The beam that blazed forth from the crusher caused pavement to buckle, warp, and finally disintegrate. Glass windows shattered before the beam struck them, and then the buildings themselves crumbled and fell apart in the wash of energy.

People caught by the spray had time to look up and scream in horror, before their bodies twisted and vanished like smoke. Venture marveled. Just like that, the Naga was able to devastate an entire city!

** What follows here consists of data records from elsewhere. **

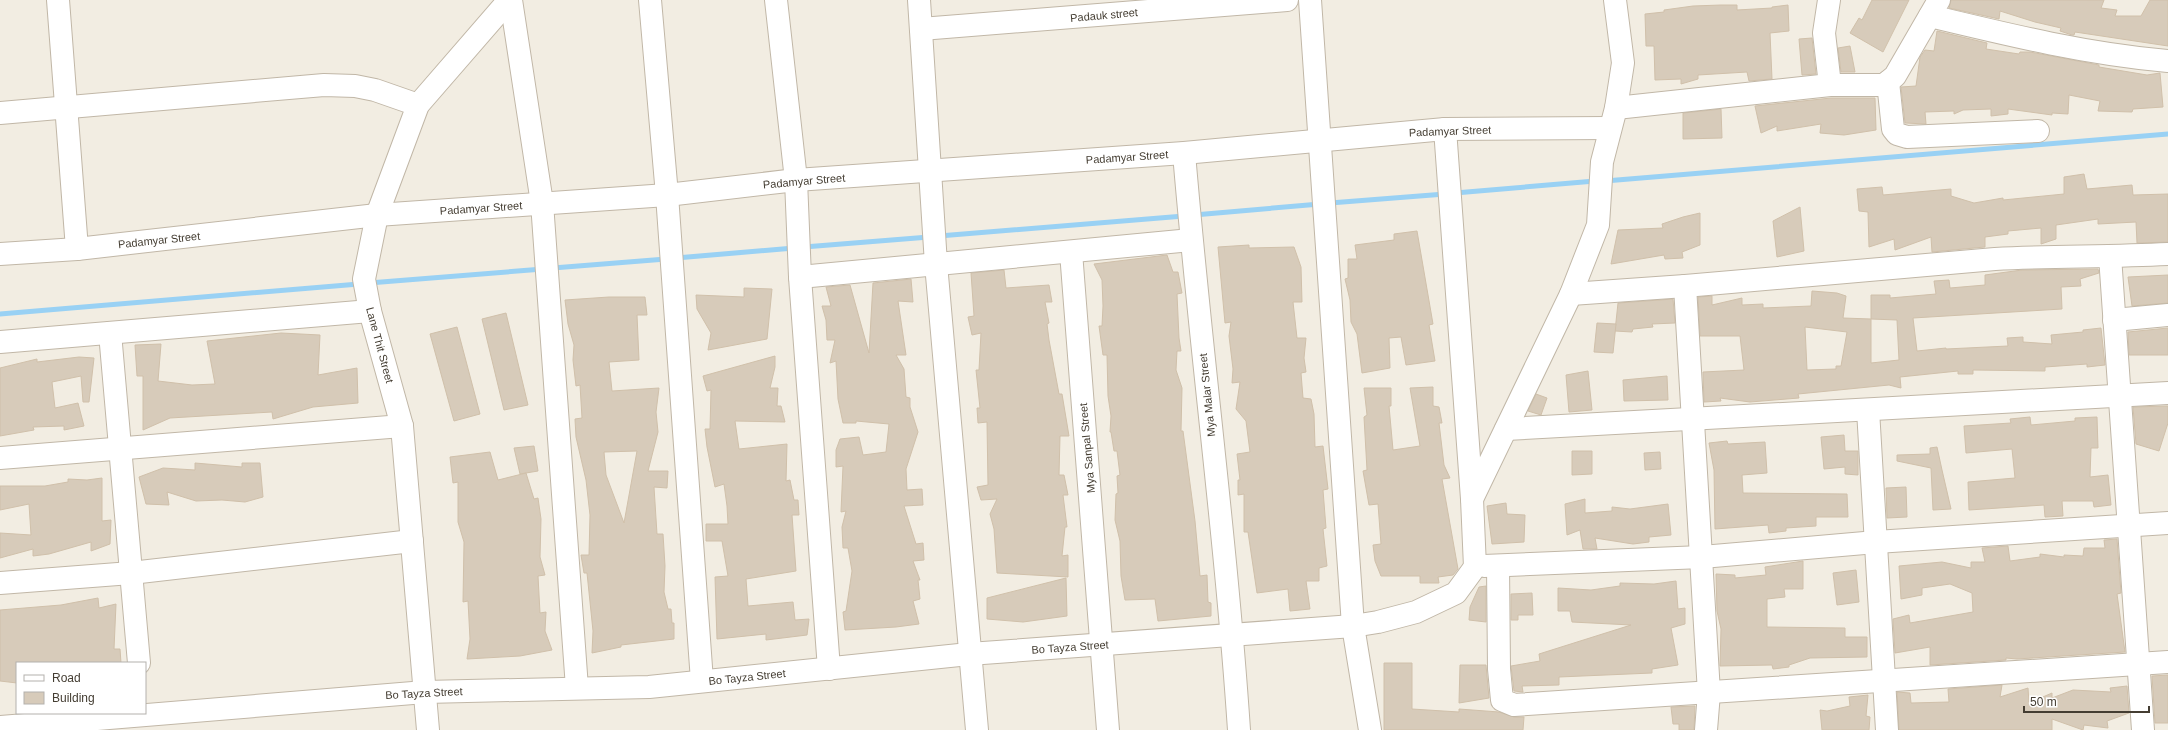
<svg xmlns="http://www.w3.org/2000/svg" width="2168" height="730" font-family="Arial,sans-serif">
<rect width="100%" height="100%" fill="#f2ede2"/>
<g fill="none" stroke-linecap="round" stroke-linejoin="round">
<g stroke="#99d1f4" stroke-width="5">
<path d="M1605,181L2168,134"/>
<path d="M1455,193L1595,181"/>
<path d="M1330,203L1445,194"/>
<path d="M1194,215L1320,204"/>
<path d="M939,236L1184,216"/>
<path d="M804,247L929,237"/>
<path d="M676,258L794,248"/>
<path d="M553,268L666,259"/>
<path d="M369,283L543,269"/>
<path d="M0,314L359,284"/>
</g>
</g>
<g fill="#d7cbba" stroke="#d0c0aa" fill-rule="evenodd">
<path d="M1872,0H1909L1883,52L1850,33L1859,18L1862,20Z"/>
<path d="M1951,0H2104L2101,8L2117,10L2115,16H2141L2150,0H2168V46L2075,32L2074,35H2072L2060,31L2061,28L2035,22L2000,11L1999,19L1949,8Z"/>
<path d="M1721,5H1737V10L1772,8V7L1788,5L1789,31L1770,33L1772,79L1749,81L1747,72L1698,75V79L1681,84V79L1655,80L1654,46H1646L1645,14L1664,12V10L1693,6Z"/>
<path d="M1937,31L1987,43L1986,49L2019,54L2020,52H2030L2099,65V67L2147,75L2160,73L2163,107L2133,109L2132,112L2098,111L2100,101L2069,95L2068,114L2052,113V115L2008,109V114L1991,116V109L1963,110L1954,114V111L1925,112L1926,124L1905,123L1901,87L1916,86L1920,57L1925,50L1934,51Z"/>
<path d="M1812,38L1816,74L1802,75L1799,39Z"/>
<path d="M1850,46L1855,72H1841L1838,48Z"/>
<path d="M1831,98H1875L1876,130L1844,135L1820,133L1821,124L1777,131V126L1761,133L1755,106Z"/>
<path d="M1721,109L1722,138L1683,139V113Z"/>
<path d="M2084,174L2087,189L2132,185L2133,195L2168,194V242L2137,243L2136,222L2098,224V219L2056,225V239L2041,244V228L2008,231V234L1985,237V247L1932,252L1931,237L1895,250L1894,239L1869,247L1868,212L1859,211L1857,189L1882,187L1883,195L1951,189V196L1974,203L2003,198V200L2064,194V177Z"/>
<path d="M1800,207L1804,251L1777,257L1773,221Z"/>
<path d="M1700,213V245L1682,252L1683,258L1665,259L1664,255L1611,264L1618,230L1663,228L1662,224L1683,217Z"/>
<path d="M1417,231L1433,324L1429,325L1435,361L1406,365L1401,337L1389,338L1390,368L1362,373L1357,334L1351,322L1350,300L1345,279L1348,278V259H1357L1355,245L1394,240V234Z"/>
<path d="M1249,245V248L1294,247L1301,267L1302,302H1293L1297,338H1306L1304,358L1306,372L1301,373L1303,398L1311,399L1314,414L1315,447L1323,446L1328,489L1323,490L1326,528L1323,529L1327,566L1319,568V581H1306L1310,609L1290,611L1288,589L1257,593L1248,532H1244V494L1238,495V480H1240L1237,454L1250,452L1246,421L1236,409L1240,382L1232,383L1233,369L1229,336L1231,322L1225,323L1218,247Z"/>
<path d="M1167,255L1173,272H1178L1182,293L1177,294L1179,338L1181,351H1177L1176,370L1182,388L1181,431H1183L1195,521L1200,576L1207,575L1208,602L1211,603V616L1158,621L1155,599L1125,600L1121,576L1120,541L1115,520L1116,494L1118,493L1117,476L1120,475L1117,451H1114L1111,432H1110L1111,416L1108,396L1107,355H1103L1099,326H1102L1103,306L1102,280L1094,264Z"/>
<path d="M2098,269L2099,273L2080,279L2081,286L2061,287L2062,309L1913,318L1917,351L1946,348V349L2008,346L2007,338L2023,337V342L2052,344L2051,335L2083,332V330L2101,328L2105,365L2087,367V364L2045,367V371L1973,370V374H1958V371L1900,377L1901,388L1889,385L1798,394L1799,398L1750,402L1720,398L1721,401L1704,402L1703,372L1744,370L1740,336H1700L1698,297L1712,296V305L1742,298V305L1763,304V308L1811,306L1812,291L1837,293L1846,296L1843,318L1871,319V295H1890V298L1936,294L1934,281L1949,280L1950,288L1985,285V275L2022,270ZM1871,319L1897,320L1899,360L1871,363ZM1805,327L1847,332L1841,366H1836V369L1807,370Z"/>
<path d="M1004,270L1006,288L1049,285L1052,302H1045L1049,323L1047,324L1049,340L1059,394H1062L1069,436H1060L1059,475H1064L1068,495H1063L1067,527H1065L1062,556L1068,555V577L997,573L994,529L990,514L997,499L981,500L977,487L988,485L987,422L978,423L977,408H980L976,370H979L981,333L972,335L968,317L974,316L971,273Z"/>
<path d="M2168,275V303L2132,306L2128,277Z"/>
<path d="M911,279L913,302L898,301L906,355H896L904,369L906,397L910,398V407L918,432L906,469L907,490L922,489L923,505L904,506L916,544L923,543L924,560L913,561L920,580H918L920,599L913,601L919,624L896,627L845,630L843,612L846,611L852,571L848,548H843L842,527L846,511L841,512L843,466L836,467V450L840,439L859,437L863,455L886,452L889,424L856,421V423H843L838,399L836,361L830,363L835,340H827L826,320L822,306H831L826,287L850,285L869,353L873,283Z"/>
<path d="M744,288L772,289L767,339L708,350L711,333L697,309L696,295L744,297Z"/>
<path d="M609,297H645L647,315H637L639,360L609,362L612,391L659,388L656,412L658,432L648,471H668L667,488L654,487L657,534H663L665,566L664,592L668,609H671L672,623H674V639L621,645V647L592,653L593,631L587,573H584L581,555H589L590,515L586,480L576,437L575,419L582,418L580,385L576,386L573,360L574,345L568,324L565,300ZM637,451L624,523L606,475L604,452Z"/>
<path d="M1673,299L1675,323L1652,324L1653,327L1633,329L1632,332L1615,331L1618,303Z"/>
<path d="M506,313L528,405L504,410L482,319Z"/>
<path d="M1597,323L1616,324L1613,353L1594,352Z"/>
<path d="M457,327L480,414L454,421L430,334Z"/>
<path d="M2168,328V355H2129L2128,332Z"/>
<path d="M281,333L320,335L318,375L357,368L358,403L313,407L273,419L272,412L170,418L143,430V376H137L135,345L161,344L158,381L192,385L215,384L207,341Z"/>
<path d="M775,356V367L770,388H778L777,406H781L785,422L735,421L739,449L787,444L786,481L790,480L794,500H798L799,515H792L796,571L746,579L748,606L793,602L795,620L809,619L807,635L766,640V634L717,639L715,577L728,576L722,541H706V524H728L727,506L724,484L715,487L707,447L705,429H710L711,390L707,391L703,376Z"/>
<path d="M79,357L94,358L89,402H83L81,376L52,382L55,408L78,403L84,426L64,430V426L33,427L34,430L0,436V368L37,359V362Z"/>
<path d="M1588,371L1592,410L1569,412L1566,375Z"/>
<path d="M1667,376L1668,400L1624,401L1623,380Z"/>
<path d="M1433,387V406L1439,407L1442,423H1439L1444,465L1450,478L1442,479L1458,569L1453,575L1438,577L1439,583H1420V576H1381L1375,561L1373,545L1381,544L1378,504L1369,505L1363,471L1367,470L1364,417L1367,415L1364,388H1391V406H1389L1393,450L1420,446L1410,388Z"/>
<path d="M1536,394L1547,398L1541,415L1528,411Z"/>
<path d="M2168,406V423L2159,451L2136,444L2133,407Z"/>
<path d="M2030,417L2031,425L2075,421V418L2097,417L2098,448H2091L2090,477L2108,475L2111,505L2094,507L2093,501H2062L2063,516L2045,517L2044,505L1969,510L1968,482L2015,478L2012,449L1966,453L1964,426L2011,423L2010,419Z"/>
<path d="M1844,435L1845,451H1858V475L1845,474V467L1824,469L1821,437Z"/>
<path d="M1727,441L1728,444L1765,442L1767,473L1742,475L1743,493L1847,494L1848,517H1816V526L1786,528V531L1769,533L1768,525L1715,529L1714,470L1709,443Z"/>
<path d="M534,446L538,471L520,474L514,448Z"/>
<path d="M1937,447L1942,470L1951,509L1933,510L1931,468L1897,461V455L1930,454V448Z"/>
<path d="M1572,451H1592V474L1572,475Z"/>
<path d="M490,452L498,480L526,473L534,499L538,498L541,519L540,557L545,575L538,576L540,613L546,612L545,631L552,650L520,656L467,659L470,639L468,601L463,602L464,542L458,522V482L453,483L450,457Z"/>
<path d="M1660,452L1661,469L1645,470L1644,453Z"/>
<path d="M195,463L242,467V463H260L263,497L245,502L222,500L196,501L167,492L169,505L146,504L139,477L163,468L195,470Z"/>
<path d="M102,478V521L111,520L110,544L91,551V542L49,554L33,556V549L0,558V533L31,535L29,504L0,510V486H45L68,482V479L87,480Z"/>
<path d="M1906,487L1907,517L1887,518L1886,488Z"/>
<path d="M1585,499V513L1612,511V507L1630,509L1668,504L1671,535L1649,537V542L1633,544L1595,538L1597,549H1583L1580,530L1567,535L1565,504Z"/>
<path d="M1506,503L1507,514L1525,515L1524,542L1492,544L1487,506Z"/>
<path d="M2117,539L2121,593L2117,594L2125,652L2017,659L2006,658V660L1930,665V647L1895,653L1893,619L1909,615L1910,623L1973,612L1972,593L1950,584L1922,588V595L1901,599L1899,566L1942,562L1971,568V562H1985L1982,548L2008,546L2010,561L2040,557V554L2064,557V555L2083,556L2084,548H2105L2104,540Z"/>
<path d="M1803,561V589H1784L1785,597L1767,599V627L1845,628V637H1867V657L1810,658L1789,665V667L1773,669L1772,665L1720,666L1721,629L1717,611L1716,574L1735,575V578L1766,575L1765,567Z"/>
<path d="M1856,570L1859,602L1837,605L1833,573Z"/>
<path d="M1066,578L1067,616L1023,622L987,619V598Z"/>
<path d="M1676,581L1678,609L1685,608V624L1671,628L1678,665L1652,669V673L1559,677V685L1522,686L1523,692L1514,691L1511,666L1540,661L1539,654L1631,625L1572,622L1570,611H1558V588L1591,590L1620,586V583L1654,584Z"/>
<path d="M1486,586V622L1469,620L1470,607L1479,587Z"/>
<path d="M1532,593L1533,615H1518V620H1511V594Z"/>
<path d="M98,598L99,608L116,604L114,649H120L121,663H17V683L0,681V610L61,605Z"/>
<path d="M1384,663H1412V709L1459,712V709L1499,712L1514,717H1524L1523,730H1384Z"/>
<path d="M1460,665H1486L1489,698L1459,703Z"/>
<path d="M2168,675V723H2155L2152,676Z"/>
<path d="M2002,685L2000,697L2028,688L2029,703L2052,693V698L2073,690L2111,692L2110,688L2127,686L2129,713L2107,721L2108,728L2084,725L2083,730L2052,719V730H1899L1897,692L1910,693L1911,703L1949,702L1948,689Z"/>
<path d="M1868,695L1866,716L1870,717L1869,730H1822L1820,710L1827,711L1850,706L1849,697Z"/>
<path d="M1695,706L1694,730H1679V724H1673L1671,707Z"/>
</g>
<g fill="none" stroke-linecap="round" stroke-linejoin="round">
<g stroke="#c1b7a7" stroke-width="24">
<g id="minor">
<path d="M58,0L77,249"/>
<path d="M511,0L542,203L577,688"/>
<path d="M650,0L667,195L702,681"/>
<path d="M776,0L796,180L800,277L829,669"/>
<path d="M919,0L936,264L977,730"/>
<path d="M1310,0L1353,626L1370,730"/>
<path d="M1829,0L1824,33L1830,85"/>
<path d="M1930,16C2009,35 2087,54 2168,61"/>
<path d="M921,29L1287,0"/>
<path d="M1888,82L1893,129L1897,134L1907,137L2038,131"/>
<path d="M1616,108L1830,85H1884L1895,76L1939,0"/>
<path d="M0,113L324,85L355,86L375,90L418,105"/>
<path d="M1445,129L1472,499L1475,567"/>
<path d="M1184,153C1200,346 1226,537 1239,730"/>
<path d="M1071,252L1108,730"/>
<path d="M0,254L77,249L377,215L667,195L796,180L1184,153L1445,129L1609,128"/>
<path d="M2110,256L2143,730"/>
<path d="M800,277L1191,240"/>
<path d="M1685,286L1709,693L1706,730"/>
<path d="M1571,294L1685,286L1995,259C2053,256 2110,257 2168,254"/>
<path d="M2114,320L2168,315"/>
<path d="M110,333L139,663"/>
<path d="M0,342L370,311"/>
<path d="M1868,410L1887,730"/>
<path d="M1506,429L2168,393"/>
<path d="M0,458L402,426"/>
<path d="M1472,499L1571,294L1598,225L1602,162L1616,108L1623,63L1615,0"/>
<path d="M1484,566L1702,557L1876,542L2168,523"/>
<path d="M1498,566L1499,669L1502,700L1514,705L2168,662"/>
<path d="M0,583L131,573L412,541"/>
<path d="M0,727L425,692L649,687L969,654L1353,626L1378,622L1416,612L1456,593L1475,567"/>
<path d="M428,730L402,426L370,311L364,279L377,215L418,105L509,0"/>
</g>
</g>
<use href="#minor" stroke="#fff" stroke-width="22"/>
</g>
<g text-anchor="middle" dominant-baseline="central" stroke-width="3" stroke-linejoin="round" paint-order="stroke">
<g font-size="11" fill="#443d32" stroke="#fff">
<text transform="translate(1104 15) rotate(-5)">Padauk street</text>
<text transform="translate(1450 131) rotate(-2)">Padamyar Street</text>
<text transform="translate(1127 157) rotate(-4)">Padamyar Street</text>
<text transform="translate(804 181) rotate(-5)">Padamyar Street</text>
<text transform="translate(481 208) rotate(-4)">Padamyar Street</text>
<text transform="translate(159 240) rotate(-6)">Padamyar Street</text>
<text transform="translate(380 345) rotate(75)">Lane Thit Street</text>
<text transform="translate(1207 395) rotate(-96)">Mya Malar Street</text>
<text transform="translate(1087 448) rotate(-95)">Mya Sanpal Street</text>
<text transform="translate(1070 647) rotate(-4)">Bo Tayza Street</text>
<text transform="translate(747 677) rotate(-6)">Bo Tayza Street</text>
<text transform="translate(424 693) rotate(-3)">Bo Tayza Street</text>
</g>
</g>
<rect x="16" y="662" width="130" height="52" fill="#ffffff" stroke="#b4b1ad"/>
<rect x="24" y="675" width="20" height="6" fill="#ffffff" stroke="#b4b1ad"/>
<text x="52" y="682" font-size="12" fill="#443d32">Road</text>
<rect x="24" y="692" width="20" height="12" fill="#d7cbba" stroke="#b4b1ad"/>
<text x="52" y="702" font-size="12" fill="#443d32">Building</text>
<path d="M2024 706v6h125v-6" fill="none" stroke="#443d32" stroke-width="2"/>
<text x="2030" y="706" font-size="12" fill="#443d32" stroke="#ffffff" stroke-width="3" paint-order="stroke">50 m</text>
</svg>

"We've done enough," Venture whispered. "It's time to go!"

The Naga Gundam turned, and undulated across the ground at a breakneck pace, tearing up pavement and shattering concrete, before it reached the mouth of the Amazon. Gunfire from Preventer vehicles rocked the suit. Then, with an enormous splash, it vanished into the river. The suit's tail lashed high above the water, glimmering in the sun, before sinking below the surface.

On the ground, the commander of the Preventer interception team surveyed the ruin. "All this," He breathed, "In less than three minutes." He turned to a subordinate. "Send a message to headquarters. You tell them exactly what happened here!" He let out a shuddering sigh. "We were completely outgunned by that mobile suit. Completely overpowered. And that was when we were ready for it."

His eyes were bleak, haunted, as he looked out over the burning, blasted wreckage of Manaus.